**What you are asked to do**
A complete, word-for-word restatement of the entries is needed.
*** Record set Section Begins ***
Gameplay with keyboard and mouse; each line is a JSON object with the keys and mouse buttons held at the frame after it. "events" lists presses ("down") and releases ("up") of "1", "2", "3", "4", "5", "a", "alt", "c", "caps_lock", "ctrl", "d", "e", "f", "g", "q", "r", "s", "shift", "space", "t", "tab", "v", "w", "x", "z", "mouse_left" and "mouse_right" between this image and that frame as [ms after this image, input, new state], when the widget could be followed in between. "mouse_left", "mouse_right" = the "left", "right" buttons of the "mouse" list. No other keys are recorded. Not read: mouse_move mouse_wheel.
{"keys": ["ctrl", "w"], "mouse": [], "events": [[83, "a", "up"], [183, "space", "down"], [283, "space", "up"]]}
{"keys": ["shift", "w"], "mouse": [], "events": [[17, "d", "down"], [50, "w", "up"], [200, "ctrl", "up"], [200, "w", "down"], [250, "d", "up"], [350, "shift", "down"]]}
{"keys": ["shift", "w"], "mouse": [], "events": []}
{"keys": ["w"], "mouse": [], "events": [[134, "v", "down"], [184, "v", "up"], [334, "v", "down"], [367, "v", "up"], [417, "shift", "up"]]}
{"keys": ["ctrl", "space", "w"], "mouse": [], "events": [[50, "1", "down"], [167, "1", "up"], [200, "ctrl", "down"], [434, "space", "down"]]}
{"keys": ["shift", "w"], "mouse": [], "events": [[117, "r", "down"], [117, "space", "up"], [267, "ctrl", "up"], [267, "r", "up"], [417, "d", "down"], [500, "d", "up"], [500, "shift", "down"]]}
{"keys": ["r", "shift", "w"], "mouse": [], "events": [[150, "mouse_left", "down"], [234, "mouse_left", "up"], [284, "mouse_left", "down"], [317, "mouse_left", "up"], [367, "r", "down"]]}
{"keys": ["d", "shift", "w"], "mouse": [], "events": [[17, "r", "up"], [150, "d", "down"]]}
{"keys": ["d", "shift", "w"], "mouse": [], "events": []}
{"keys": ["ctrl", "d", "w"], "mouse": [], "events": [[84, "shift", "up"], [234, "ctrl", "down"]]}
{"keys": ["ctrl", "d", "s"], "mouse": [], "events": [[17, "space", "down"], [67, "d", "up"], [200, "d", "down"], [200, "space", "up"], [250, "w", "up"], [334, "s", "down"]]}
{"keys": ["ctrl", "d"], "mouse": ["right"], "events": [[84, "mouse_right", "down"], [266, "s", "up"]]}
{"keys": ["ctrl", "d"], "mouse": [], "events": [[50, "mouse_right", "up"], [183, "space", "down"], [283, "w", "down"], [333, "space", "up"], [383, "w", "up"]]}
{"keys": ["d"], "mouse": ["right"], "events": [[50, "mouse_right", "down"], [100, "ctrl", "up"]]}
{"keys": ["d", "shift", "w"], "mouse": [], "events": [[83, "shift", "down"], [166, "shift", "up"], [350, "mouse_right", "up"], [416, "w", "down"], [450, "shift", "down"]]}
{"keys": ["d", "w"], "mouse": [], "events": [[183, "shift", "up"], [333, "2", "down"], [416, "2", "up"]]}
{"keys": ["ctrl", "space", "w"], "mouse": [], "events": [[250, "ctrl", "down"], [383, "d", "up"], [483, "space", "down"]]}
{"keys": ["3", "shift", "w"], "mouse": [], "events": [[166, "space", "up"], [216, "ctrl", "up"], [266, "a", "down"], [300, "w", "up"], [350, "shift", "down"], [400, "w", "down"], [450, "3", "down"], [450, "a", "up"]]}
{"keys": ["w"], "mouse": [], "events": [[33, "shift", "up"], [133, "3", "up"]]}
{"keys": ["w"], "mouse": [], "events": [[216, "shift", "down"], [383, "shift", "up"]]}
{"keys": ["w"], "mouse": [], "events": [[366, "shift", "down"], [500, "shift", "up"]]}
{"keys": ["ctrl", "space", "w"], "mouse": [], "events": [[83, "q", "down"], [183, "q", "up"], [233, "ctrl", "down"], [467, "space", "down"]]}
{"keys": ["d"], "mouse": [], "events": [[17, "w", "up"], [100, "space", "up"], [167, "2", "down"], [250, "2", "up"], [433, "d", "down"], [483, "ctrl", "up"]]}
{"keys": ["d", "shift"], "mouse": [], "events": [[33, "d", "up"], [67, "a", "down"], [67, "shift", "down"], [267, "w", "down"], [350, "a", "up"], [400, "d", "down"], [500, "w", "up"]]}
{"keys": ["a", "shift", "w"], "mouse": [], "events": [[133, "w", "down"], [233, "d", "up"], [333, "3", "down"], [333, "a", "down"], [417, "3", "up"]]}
*** Record set Section Ends ***
**Result for this exercise**
Gameplay with keyboard and mouse; each line is a JSON object with the keys and mouse buttons held at the frame after it. "events" lists presses ("down") and releases ("up") of "1", "2", "3", "4", "5", "a", "alt", "c", "caps_lock", "ctrl", "d", "e", "f", "g", "q", "r", "s", "shift", "space", "t", "tab", "v", "w", "x", "z", "mouse_left" and "mouse_right" between this image and that frame as [ms after this image, input, new state], when the widget could be followed in between. "mouse_left", "mouse_right" = the "left", "right" buttons of the "mouse" list. No other keys are recorded. Not read: mouse_move mouse_wheel.
{"keys": ["ctrl", "w"], "mouse": [], "events": [[83, "a", "up"], [183, "space", "down"], [283, "space", "up"]]}
{"keys": ["shift", "w"], "mouse": [], "events": [[17, "d", "down"], [50, "w", "up"], [200, "ctrl", "up"], [200, "w", "down"], [250, "d", "up"], [350, "shift", "down"]]}
{"keys": ["shift", "w"], "mouse": [], "events": []}
{"keys": ["w"], "mouse": [], "events": [[134, "v", "down"], [184, "v", "up"], [334, "v", "down"], [367, "v", "up"], [417, "shift", "up"]]}
{"keys": ["ctrl", "space", "w"], "mouse": [], "events": [[50, "1", "down"], [167, "1", "up"], [200, "ctrl", "down"], [434, "space", "down"]]}
{"keys": ["shift", "w"], "mouse": [], "events": [[117, "r", "down"], [117, "space", "up"], [267, "ctrl", "up"], [267, "r", "up"], [417, "d", "down"], [500, "d", "up"], [500, "shift", "down"]]}
{"keys": ["r", "shift", "w"], "mouse": [], "events": [[150, "mouse_left", "down"], [234, "mouse_left", "up"], [284, "mouse_left", "down"], [317, "mouse_left", "up"], [367, "r", "down"]]}
{"keys": ["d", "shift", "w"], "mouse": [], "events": [[17, "r", "up"], [150, "d", "down"]]}
{"keys": ["d", "shift", "w"], "mouse": [], "events": []}
{"keys": ["ctrl", "d", "w"], "mouse": [], "events": [[84, "shift", "up"], [234, "ctrl", "down"]]}
{"keys": ["ctrl", "d", "s"], "mouse": [], "events": [[17, "space", "down"], [67, "d", "up"], [200, "d", "down"], [200, "space", "up"], [250, "w", "up"], [334, "s", "down"]]}
{"keys": ["ctrl", "d"], "mouse": ["right"], "events": [[84, "mouse_right", "down"], [266, "s", "up"]]}
{"keys": ["ctrl", "d"], "mouse": [], "events": [[50, "mouse_right", "up"], [183, "space", "down"], [283, "w", "down"], [333, "space", "up"], [383, "w", "up"]]}
{"keys": ["d"], "mouse": ["right"], "events": [[50, "mouse_right", "down"], [100, "ctrl", "up"]]}
{"keys": ["d", "shift", "w"], "mouse": [], "events": [[83, "shift", "down"], [166, "shift", "up"], [350, "mouse_right", "up"], [416, "w", "down"], [450, "shift", "down"]]}
{"keys": ["d", "w"], "mouse": [], "events": [[183, "shift", "up"], [333, "2", "down"], [416, "2", "up"]]}
{"keys": ["ctrl", "space", "w"], "mouse": [], "events": [[250, "ctrl", "down"], [383, "d", "up"], [483, "space", "down"]]}
{"keys": ["3", "shift", "w"], "mouse": [], "events": [[166, "space", "up"], [216, "ctrl", "up"], [266, "a", "down"], [300, "w", "up"], [350, "shift", "down"], [400, "w", "down"], [450, "3", "down"], [450, "a", "up"]]}
{"keys": ["w"], "mouse": [], "events": [[33, "shift", "up"], [133, "3", "up"]]}
{"keys": ["w"], "mouse": [], "events": [[216, "shift", "down"], [383, "shift", "up"]]}
{"keys": ["w"], "mouse": [], "events": [[366, "shift", "down"], [500, "shift", "up"]]}
{"keys": ["ctrl", "space", "w"], "mouse": [], "events": [[83, "q", "down"], [183, "q", "up"], [233, "ctrl", "down"], [467, "space", "down"]]}
{"keys": ["d"], "mouse": [], "events": [[17, "w", "up"], [100, "space", "up"], [167, "2", "down"], [250, "2", "up"], [433, "d", "down"], [483, "ctrl", "up"]]}
{"keys": ["d", "shift"], "mouse": [], "events": [[33, "d", "up"], [67, "a", "down"], [67, "shift", "down"], [267, "w", "down"], [350, "a", "up"], [400, "d", "down"], [500, "w", "up"]]}
{"keys": ["a", "shift", "w"], "mouse": [], "events": [[133, "w", "down"], [233, "d", "up"], [333, "3", "down"], [333, "a", "down"], [417, "3", "up"]]}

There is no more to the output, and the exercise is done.